Carnegie Mellon Computer Music Group

Music Search and Retrieval

The Computer Music Project at Carnegie Mellon is collaborating with the MusEn Project at the University of Michigan on a large-scale project to investigate content-based music information retrieval. The joint system we built is called MUSART, for "Music Analysis and Retrieval Technology." Our group has studied broad issues of audio analysis, the development of new representations, especially those dealing with musical style, and the engineering of large-scale musical databases.

Some of the goals of this research project are:

  • Construct a content-based retrieval system for digital-music recordings and an explication of the engineering principles behind it.
  • Investigate representations of style.
  • Characterize music representations from the standpoint of the loss of information.
  • Develop user interfaces for music searching, which allow query resynthesis and evaluation of results without musical training. Develop mechanisms for audio skimming.
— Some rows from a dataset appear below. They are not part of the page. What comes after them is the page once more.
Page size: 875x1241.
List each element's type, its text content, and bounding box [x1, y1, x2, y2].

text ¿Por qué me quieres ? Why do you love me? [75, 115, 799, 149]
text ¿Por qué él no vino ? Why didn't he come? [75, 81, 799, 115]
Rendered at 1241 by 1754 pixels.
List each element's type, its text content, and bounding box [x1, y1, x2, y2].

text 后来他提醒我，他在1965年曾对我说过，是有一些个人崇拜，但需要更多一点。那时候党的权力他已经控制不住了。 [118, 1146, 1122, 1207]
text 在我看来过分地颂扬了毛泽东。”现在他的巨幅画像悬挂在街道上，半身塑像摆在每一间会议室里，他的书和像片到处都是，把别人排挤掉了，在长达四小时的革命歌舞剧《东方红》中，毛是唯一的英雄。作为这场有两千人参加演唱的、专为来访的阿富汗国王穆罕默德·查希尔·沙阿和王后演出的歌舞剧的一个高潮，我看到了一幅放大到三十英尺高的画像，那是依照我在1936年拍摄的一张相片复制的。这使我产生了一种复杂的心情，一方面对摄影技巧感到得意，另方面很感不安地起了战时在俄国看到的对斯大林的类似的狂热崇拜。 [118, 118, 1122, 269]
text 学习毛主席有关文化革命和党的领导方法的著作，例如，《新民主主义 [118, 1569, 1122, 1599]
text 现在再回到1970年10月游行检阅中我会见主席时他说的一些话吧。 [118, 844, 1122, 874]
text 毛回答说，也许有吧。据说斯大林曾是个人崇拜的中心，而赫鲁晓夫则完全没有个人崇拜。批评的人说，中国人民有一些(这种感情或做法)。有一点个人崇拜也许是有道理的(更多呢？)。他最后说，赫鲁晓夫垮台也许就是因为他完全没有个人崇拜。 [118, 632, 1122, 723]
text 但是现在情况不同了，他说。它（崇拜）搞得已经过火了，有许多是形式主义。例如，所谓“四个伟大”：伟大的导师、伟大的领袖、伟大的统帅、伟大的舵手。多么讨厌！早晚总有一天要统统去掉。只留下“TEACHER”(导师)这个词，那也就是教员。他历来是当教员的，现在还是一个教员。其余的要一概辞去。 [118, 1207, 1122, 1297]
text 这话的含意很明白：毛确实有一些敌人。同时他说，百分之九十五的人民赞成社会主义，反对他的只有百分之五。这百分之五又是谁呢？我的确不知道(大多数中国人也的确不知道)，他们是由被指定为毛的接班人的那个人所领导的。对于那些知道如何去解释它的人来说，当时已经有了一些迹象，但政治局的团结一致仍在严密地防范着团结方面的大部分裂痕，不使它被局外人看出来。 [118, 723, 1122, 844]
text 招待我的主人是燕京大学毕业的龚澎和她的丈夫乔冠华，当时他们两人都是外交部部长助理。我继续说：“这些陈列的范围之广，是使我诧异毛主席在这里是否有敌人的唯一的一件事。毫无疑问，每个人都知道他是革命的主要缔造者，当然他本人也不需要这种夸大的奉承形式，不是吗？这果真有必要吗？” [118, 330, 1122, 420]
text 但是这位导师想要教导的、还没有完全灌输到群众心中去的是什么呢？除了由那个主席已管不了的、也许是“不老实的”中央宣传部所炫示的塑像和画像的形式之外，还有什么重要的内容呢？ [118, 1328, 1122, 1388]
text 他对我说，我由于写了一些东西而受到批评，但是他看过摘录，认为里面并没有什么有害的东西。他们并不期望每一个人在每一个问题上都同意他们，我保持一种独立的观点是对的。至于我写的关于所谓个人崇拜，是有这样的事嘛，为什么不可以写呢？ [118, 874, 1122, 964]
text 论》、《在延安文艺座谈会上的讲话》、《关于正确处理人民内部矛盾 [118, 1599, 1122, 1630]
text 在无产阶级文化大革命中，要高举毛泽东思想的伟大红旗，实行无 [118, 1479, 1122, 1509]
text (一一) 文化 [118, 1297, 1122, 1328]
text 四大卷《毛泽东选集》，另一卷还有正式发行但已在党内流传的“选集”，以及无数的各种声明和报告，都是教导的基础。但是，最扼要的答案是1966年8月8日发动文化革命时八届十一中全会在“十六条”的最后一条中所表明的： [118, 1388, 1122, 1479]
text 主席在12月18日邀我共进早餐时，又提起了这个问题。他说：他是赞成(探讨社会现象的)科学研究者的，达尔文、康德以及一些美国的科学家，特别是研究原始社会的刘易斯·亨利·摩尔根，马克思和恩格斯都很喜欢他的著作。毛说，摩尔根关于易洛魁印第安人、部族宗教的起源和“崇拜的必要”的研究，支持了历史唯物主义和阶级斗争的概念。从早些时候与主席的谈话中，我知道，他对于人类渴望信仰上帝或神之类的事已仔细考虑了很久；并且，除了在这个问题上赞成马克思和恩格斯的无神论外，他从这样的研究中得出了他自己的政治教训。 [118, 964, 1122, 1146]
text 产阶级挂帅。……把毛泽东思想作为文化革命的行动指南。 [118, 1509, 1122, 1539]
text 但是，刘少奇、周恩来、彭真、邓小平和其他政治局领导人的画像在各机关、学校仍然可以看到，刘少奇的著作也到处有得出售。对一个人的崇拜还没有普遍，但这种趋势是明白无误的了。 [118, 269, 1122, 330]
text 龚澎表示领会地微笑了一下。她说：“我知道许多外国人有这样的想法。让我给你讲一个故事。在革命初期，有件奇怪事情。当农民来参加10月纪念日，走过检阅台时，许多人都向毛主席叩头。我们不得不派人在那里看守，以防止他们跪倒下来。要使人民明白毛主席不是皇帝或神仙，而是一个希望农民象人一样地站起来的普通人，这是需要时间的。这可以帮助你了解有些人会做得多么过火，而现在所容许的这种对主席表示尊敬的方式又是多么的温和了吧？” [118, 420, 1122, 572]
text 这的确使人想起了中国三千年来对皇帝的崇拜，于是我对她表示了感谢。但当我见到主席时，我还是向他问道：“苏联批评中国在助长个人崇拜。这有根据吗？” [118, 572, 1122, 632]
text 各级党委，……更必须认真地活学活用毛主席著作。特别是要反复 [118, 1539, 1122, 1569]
In many ways, this work represents a "grand challenge" for computer music: we want to accept acoustic input, perform a variety of analyses, including polyphonic transcription, harmonic analysis, rhythmic analysis, and textural analysis. Once music is in symbolic form, we want to explore further analysis to identify motives, characteristics common to a composer or genre, and generally parse the music into a variety of structured representations. In order to understand these representations, we must be able to reverse the process, that is, compose and synthesize music. Thus, the work encompasses the "end-to-end" problem from analysis to high-level-representations and back to synthesis.

This project was funded by the National Science Foundation from 2000 to 2003. The work begun in this project continues to influence and inspire much of what we do.